TASK OBJECTIVE => Determine the count of lines in the data below that include the word "pour", and give nothing besides it.

(Dataset records)
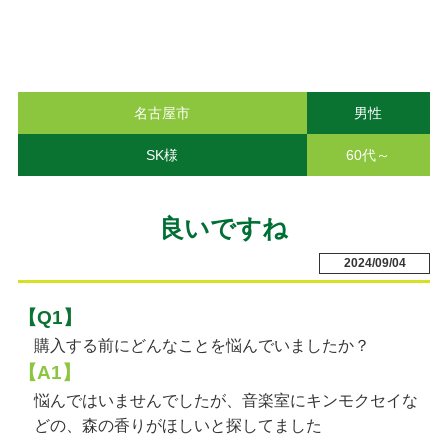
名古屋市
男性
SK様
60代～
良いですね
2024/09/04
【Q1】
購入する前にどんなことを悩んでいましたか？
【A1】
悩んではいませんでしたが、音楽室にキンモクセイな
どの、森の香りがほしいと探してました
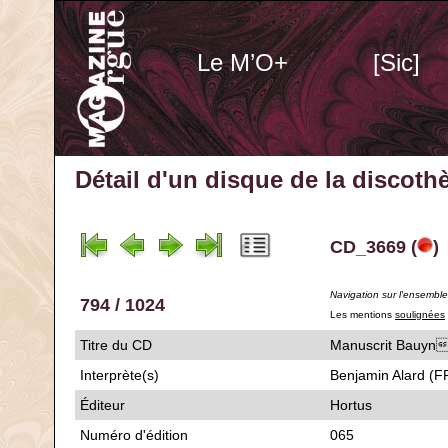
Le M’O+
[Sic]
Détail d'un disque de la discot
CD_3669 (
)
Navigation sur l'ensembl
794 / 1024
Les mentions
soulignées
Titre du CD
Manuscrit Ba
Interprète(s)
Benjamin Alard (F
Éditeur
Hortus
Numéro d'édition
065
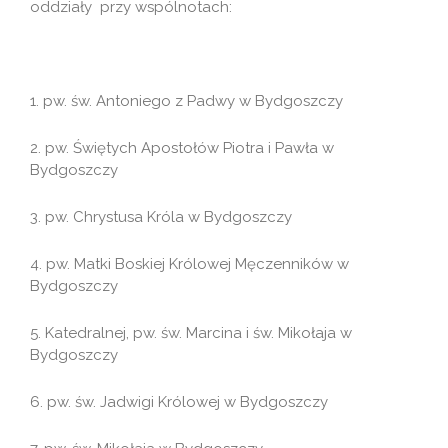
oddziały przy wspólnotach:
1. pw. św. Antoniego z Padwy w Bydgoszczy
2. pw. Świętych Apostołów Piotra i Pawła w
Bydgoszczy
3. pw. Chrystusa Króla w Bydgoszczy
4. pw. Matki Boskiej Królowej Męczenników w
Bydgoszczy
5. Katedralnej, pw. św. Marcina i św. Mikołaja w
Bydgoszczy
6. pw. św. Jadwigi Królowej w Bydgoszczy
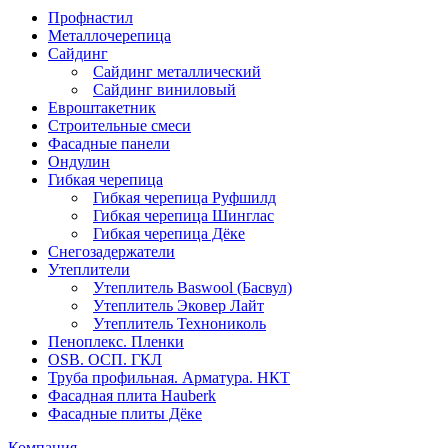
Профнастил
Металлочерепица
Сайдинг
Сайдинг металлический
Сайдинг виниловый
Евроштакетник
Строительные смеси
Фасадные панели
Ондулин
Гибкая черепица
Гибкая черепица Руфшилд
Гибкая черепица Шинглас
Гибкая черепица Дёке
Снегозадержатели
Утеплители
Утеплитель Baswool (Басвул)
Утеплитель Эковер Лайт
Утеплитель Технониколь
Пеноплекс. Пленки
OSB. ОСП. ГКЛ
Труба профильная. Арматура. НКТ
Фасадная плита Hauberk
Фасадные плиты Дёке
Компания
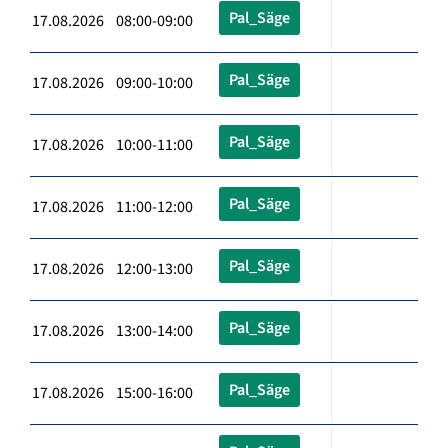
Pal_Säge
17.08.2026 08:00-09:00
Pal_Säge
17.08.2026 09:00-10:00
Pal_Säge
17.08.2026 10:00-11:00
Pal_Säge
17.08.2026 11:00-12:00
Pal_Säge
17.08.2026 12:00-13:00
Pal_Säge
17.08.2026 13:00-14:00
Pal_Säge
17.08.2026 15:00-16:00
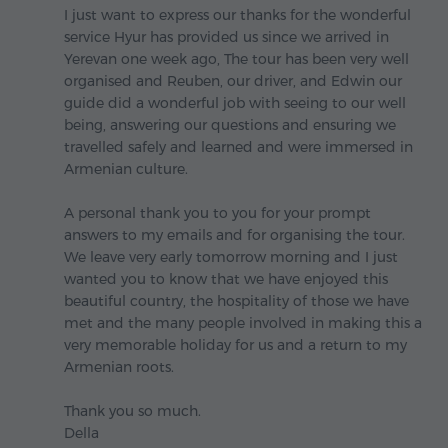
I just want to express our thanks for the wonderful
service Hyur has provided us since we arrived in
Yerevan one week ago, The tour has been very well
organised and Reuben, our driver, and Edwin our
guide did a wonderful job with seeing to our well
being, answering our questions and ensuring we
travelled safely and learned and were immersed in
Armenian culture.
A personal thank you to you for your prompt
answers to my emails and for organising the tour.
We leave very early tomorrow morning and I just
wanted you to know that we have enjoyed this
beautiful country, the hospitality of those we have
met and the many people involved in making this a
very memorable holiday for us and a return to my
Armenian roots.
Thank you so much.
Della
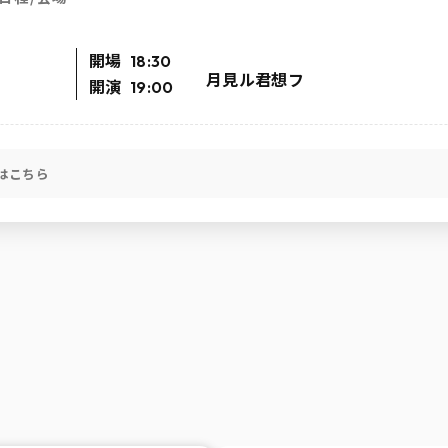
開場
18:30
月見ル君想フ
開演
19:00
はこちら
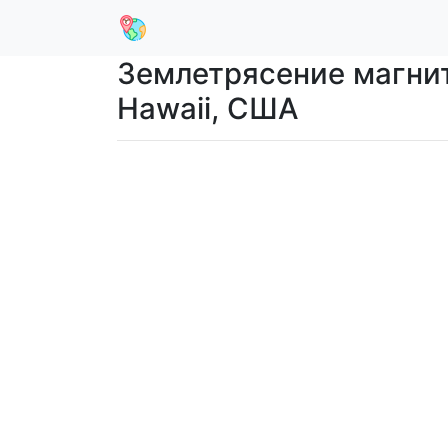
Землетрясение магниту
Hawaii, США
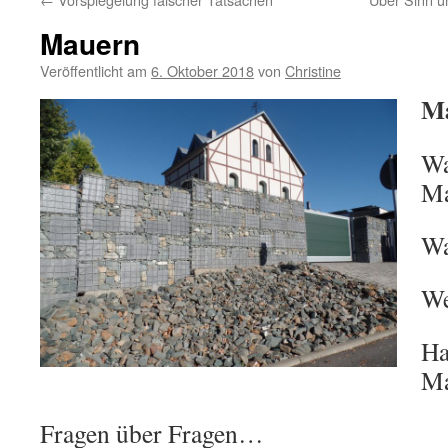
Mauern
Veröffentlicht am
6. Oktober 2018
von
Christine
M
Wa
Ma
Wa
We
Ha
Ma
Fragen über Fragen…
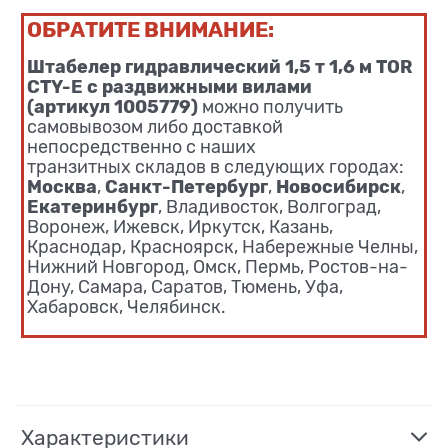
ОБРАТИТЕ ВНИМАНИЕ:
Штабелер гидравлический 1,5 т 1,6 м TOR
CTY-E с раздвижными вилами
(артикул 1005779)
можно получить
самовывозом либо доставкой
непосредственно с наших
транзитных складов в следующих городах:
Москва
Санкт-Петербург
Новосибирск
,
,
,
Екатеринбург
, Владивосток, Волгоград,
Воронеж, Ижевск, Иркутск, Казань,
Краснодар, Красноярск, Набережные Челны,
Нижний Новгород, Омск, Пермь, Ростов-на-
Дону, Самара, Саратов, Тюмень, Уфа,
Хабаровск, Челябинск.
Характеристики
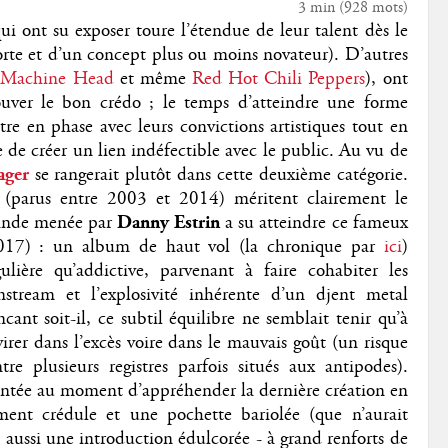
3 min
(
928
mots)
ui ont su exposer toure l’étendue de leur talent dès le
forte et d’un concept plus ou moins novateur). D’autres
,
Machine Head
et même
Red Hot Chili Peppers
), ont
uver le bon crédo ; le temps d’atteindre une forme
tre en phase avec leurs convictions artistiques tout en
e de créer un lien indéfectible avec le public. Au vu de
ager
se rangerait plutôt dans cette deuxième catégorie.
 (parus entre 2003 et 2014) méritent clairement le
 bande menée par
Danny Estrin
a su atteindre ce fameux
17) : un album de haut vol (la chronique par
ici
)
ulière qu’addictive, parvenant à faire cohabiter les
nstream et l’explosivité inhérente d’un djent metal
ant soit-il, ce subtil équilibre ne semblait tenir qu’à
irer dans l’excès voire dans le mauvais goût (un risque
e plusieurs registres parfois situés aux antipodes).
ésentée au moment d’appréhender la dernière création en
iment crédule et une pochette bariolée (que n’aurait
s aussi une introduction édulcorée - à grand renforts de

* * *

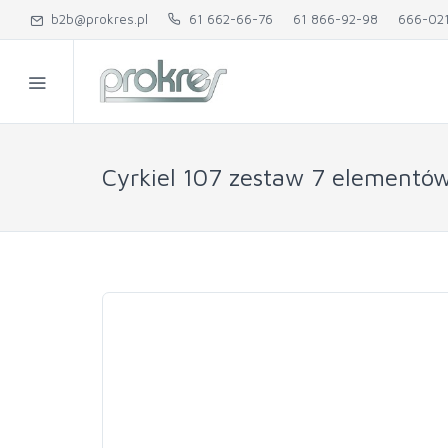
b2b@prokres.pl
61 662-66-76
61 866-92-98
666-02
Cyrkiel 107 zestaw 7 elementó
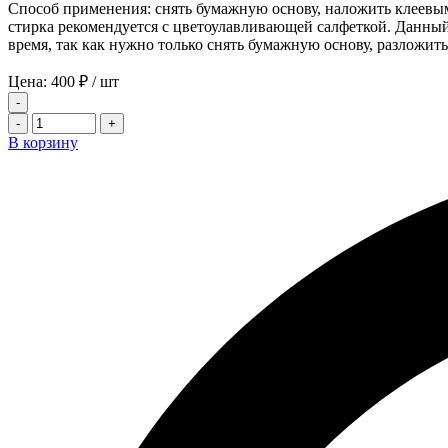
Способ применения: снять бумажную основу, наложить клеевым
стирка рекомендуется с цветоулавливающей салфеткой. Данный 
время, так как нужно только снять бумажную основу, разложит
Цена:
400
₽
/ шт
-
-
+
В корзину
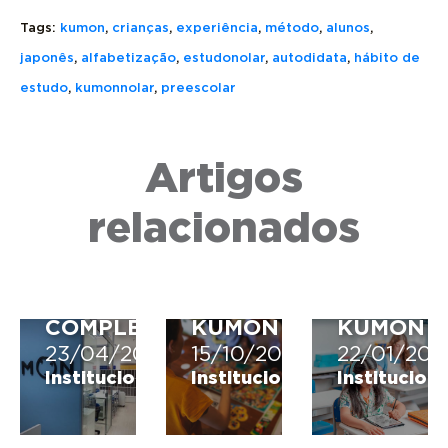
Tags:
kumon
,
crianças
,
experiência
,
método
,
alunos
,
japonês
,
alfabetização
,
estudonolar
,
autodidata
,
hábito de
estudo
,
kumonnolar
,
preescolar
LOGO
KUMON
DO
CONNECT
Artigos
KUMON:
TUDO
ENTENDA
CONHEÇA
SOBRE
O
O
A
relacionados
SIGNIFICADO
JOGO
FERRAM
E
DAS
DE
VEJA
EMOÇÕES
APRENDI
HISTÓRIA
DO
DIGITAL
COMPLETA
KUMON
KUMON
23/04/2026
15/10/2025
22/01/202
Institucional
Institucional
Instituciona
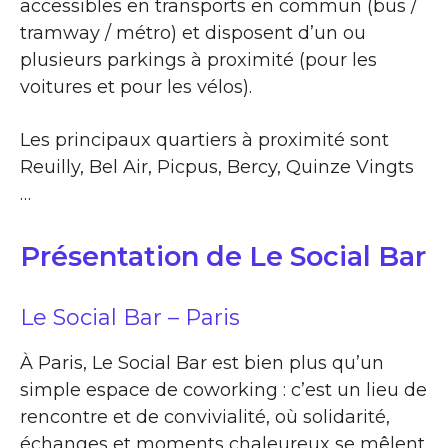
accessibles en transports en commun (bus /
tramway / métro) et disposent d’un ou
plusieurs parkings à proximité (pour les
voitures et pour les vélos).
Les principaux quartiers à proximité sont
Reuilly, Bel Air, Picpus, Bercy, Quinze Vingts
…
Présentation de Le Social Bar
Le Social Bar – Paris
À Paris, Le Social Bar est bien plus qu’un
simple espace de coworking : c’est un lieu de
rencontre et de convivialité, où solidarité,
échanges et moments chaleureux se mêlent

---

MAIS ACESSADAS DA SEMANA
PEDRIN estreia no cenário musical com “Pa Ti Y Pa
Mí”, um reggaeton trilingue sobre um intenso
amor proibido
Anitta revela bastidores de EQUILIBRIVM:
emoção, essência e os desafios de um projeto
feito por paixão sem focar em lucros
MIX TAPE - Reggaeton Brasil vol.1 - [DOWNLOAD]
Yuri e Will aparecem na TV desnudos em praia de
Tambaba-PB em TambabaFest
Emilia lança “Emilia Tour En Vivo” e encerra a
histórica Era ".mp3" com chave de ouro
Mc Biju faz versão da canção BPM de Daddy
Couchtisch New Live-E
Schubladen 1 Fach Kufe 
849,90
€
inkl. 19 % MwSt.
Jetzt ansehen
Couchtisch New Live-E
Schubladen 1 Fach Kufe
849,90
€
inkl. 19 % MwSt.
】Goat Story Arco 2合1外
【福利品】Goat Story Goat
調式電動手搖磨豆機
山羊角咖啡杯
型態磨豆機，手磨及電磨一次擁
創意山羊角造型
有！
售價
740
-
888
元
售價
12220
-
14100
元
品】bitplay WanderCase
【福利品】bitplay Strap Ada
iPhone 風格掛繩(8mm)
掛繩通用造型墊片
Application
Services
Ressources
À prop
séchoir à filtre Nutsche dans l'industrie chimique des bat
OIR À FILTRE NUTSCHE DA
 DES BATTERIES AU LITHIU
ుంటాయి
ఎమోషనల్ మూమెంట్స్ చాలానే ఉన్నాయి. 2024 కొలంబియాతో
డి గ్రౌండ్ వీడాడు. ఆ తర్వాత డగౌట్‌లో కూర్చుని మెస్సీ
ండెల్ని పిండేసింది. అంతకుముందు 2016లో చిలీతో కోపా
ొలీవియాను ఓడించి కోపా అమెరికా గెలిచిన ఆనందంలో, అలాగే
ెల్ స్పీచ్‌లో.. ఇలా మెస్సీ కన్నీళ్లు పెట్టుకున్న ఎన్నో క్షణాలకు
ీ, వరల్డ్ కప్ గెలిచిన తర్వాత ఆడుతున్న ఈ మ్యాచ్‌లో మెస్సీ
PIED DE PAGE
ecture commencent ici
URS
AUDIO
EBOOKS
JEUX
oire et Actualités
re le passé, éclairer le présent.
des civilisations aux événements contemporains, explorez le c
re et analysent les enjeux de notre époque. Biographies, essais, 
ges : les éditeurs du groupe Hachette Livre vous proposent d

SOLUTION TO THIS EXERCISE => 2